[[ INFORMATION GIVEN, beginning ]]

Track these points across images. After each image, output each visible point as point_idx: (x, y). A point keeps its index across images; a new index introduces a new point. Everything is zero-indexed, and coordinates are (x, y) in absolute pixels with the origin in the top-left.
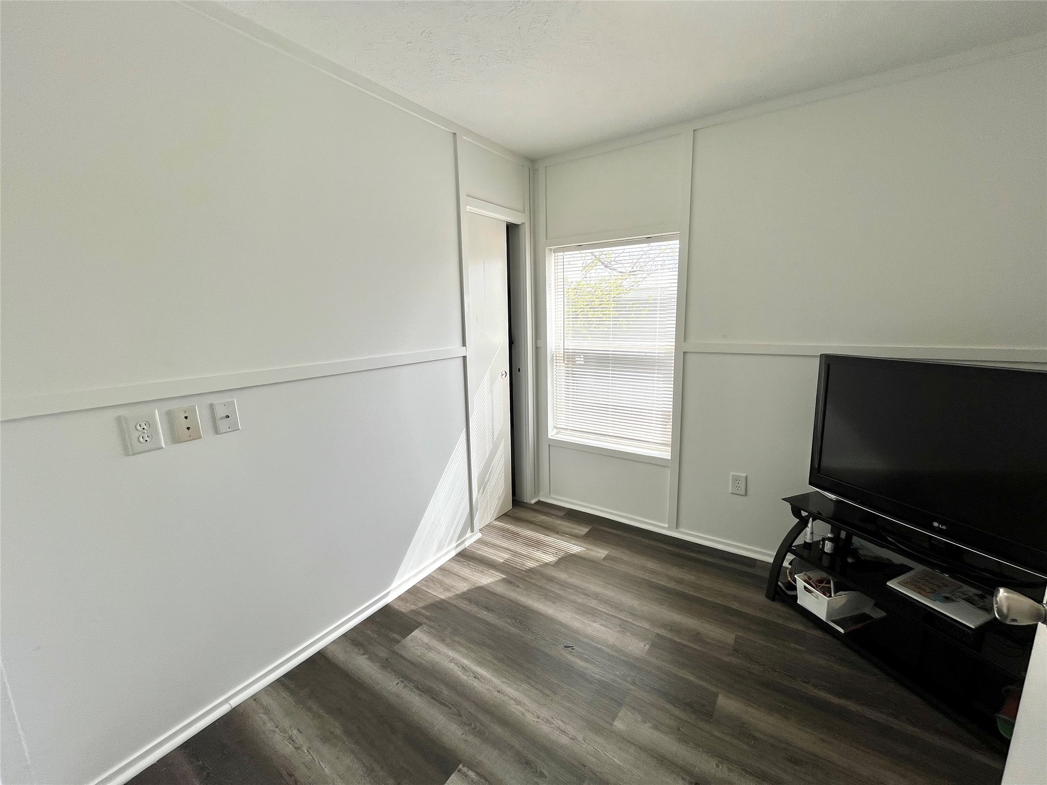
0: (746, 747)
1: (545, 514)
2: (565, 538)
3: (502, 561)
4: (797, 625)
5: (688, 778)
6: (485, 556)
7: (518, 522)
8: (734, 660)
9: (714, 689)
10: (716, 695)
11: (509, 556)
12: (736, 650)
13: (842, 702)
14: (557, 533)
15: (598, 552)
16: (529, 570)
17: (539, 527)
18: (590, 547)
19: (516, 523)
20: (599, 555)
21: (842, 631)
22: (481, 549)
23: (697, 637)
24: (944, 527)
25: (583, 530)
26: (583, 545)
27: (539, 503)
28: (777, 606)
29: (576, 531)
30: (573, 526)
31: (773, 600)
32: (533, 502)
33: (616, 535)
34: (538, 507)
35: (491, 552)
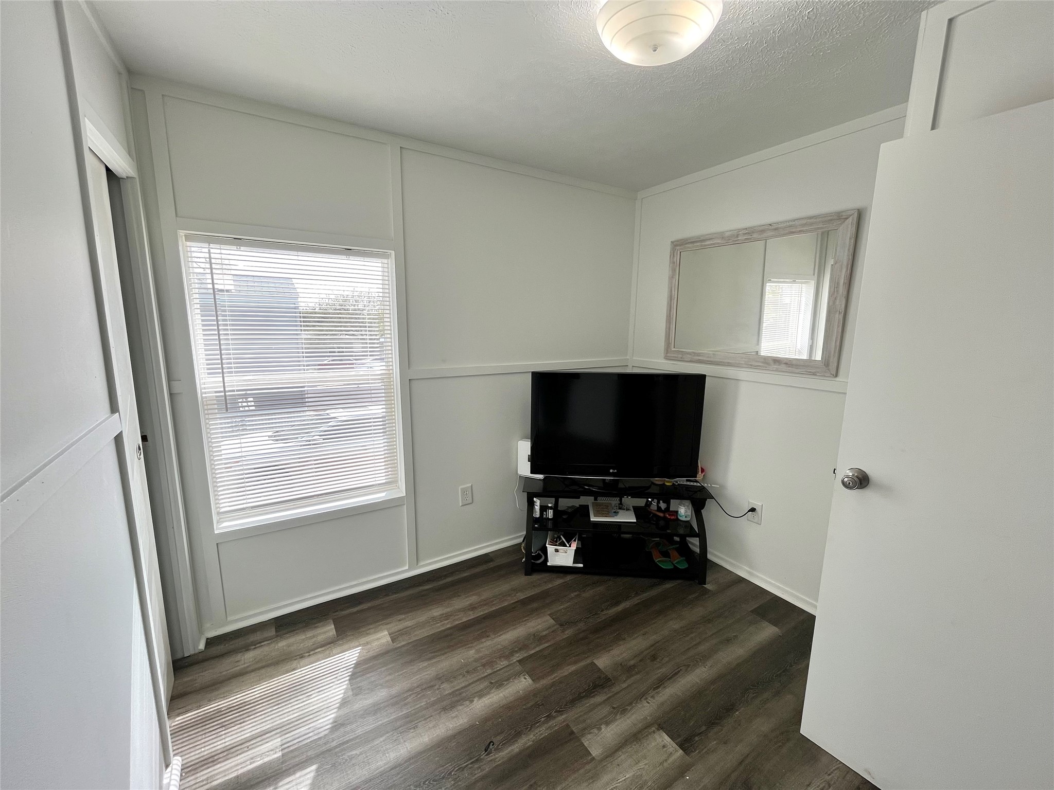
0: (638, 677)
1: (247, 648)
2: (320, 656)
3: (279, 754)
4: (559, 581)
5: (654, 729)
6: (237, 777)
7: (217, 689)
8: (569, 632)
9: (589, 661)
10: (593, 664)
11: (279, 739)
12: (563, 625)
13: (620, 608)
14: (302, 657)
15: (378, 639)
16: (332, 727)
17: (263, 671)
18: (363, 640)
19: (216, 693)
20: (384, 641)
21: (581, 565)
22: (217, 774)
23: (537, 638)
24: (616, 471)
25: (328, 630)
26: (353, 644)
27: (210, 642)
28: (535, 577)
29: (321, 638)
30: (310, 634)
31: (530, 575)
32: (202, 646)
33: (369, 609)
34: (220, 649)
35: (242, 760)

[[ INFORMATION GIVEN, end ]]

• [TASK REQUIREMENTS]: Set the entries down again exactly. Do not include the images.

• [ANSWER TO THE EXERCISE]:
Track these points across images. After each image, output each visible point as point_idx: (x, y). A point keeps its index across images; a new index introduces a new point. Everything is zero-indexed, and coordinates are (x, y) in absolute pixels with the origin in the top-left.
0: (746, 747)
1: (545, 514)
2: (565, 538)
3: (502, 561)
4: (797, 625)
5: (688, 778)
6: (485, 556)
7: (518, 522)
8: (734, 660)
9: (714, 689)
10: (716, 695)
11: (509, 556)
12: (736, 650)
13: (842, 702)
14: (557, 533)
15: (598, 552)
16: (529, 570)
17: (539, 527)
18: (590, 547)
19: (516, 523)
20: (599, 555)
21: (842, 631)
22: (481, 549)
23: (697, 637)
24: (944, 527)
25: (583, 530)
26: (583, 545)
27: (539, 503)
28: (777, 606)
29: (576, 531)
30: (573, 526)
31: (773, 600)
32: (533, 502)
33: (616, 535)
34: (538, 507)
35: (491, 552)
0: (638, 677)
1: (247, 648)
2: (320, 656)
3: (279, 754)
4: (559, 581)
5: (654, 729)
6: (237, 777)
7: (217, 689)
8: (569, 632)
9: (589, 661)
10: (593, 664)
11: (279, 739)
12: (563, 625)
13: (620, 608)
14: (302, 657)
15: (378, 639)
16: (332, 727)
17: (263, 671)
18: (363, 640)
19: (216, 693)
20: (384, 641)
21: (581, 565)
22: (217, 774)
23: (537, 638)
24: (616, 471)
25: (328, 630)
26: (353, 644)
27: (210, 642)
28: (535, 577)
29: (321, 638)
30: (310, 634)
31: (530, 575)
32: (202, 646)
33: (369, 609)
34: (220, 649)
35: (242, 760)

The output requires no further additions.